‘Güvenlik’ ve ‘Yüzsüz’lük…
‘Güvenlik’ kavramı, egemenlerin dilinde ‘kendine özgü’ bir içerik taşıdı hep. İnsanların, doğanın, yaşamın güvenliği ile yönetenlerin, ‘şanslı’ sınıf ve zümrelerin güvenliği arasında tersine bir ilişki oldu.
Bir tarafın güvenliği diğeri için güvensizlik sayılınca, bu tersliğin ürettiği mücadeleler, katliamlar, trajedilerle doldu insanlık tarihi…
1937/38’de yaşanan ve yerelde ‘Tertele’ diye bilinen Dersim katliamı da ‘güvenlik harekâtı’ olarak geçti devlet arşivlerine.
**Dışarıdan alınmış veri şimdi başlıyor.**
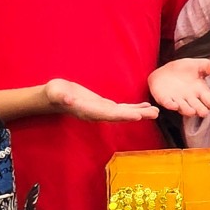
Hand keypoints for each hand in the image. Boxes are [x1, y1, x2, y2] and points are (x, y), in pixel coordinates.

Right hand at [44, 79, 158, 122]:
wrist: (54, 97)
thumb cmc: (54, 93)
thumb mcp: (56, 93)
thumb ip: (62, 97)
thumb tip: (69, 99)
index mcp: (89, 111)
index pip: (109, 115)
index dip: (124, 115)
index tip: (138, 116)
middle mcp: (98, 113)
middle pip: (121, 116)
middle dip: (138, 115)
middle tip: (156, 114)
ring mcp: (102, 111)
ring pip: (124, 113)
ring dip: (140, 112)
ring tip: (156, 112)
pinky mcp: (104, 106)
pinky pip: (122, 108)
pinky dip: (134, 107)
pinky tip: (145, 107)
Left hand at [148, 58, 209, 118]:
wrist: (165, 72)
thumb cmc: (185, 70)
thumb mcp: (197, 65)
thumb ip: (208, 66)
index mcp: (200, 91)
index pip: (208, 99)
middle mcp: (190, 99)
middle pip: (197, 106)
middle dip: (200, 110)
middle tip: (204, 112)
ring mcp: (177, 100)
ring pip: (183, 107)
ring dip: (187, 110)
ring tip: (192, 112)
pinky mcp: (165, 99)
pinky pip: (167, 103)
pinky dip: (170, 105)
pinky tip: (173, 105)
Terteleyi yaşayanlar açısından ise yitirilenlerin acılı anıları, yurtsuzluk ve sürgün hikâyeleriyle dile getirilen bu gerçeklik, hâlâ duyulan bir ‘güven(ce)sizlik’ hissinin de nedeni oldu. 83 yıl önce idam edilen Seyit Rıza ve arkadaşları da dahil, ‘özür dilenmeyen ‘Dersim’, bahsettiğimiz ‘güvenlik-güvensizlik’ sarkacının konusudur hâlâ.
Öyle ki o ‘sarkaç’ salınmaya devam ederken, Nobel ödüllü Dario Fo’nun eserinden uyarlanan tiyatro oyunu Bêrû (Yüzsüz) da yasaklanabilmekte. ‘Güvenlik’ sopasının değdiği yerde, ekmek gibi dil ve sanat da askıya alınıyor ama güvenli bir yaşam ve gelecek kurulamıyor maalesef… ‘Yüzsüz’ün yasaklanmasından Dersim 38’den aşina olduğumuz o malum yüzsüzlük doğuyor sadece!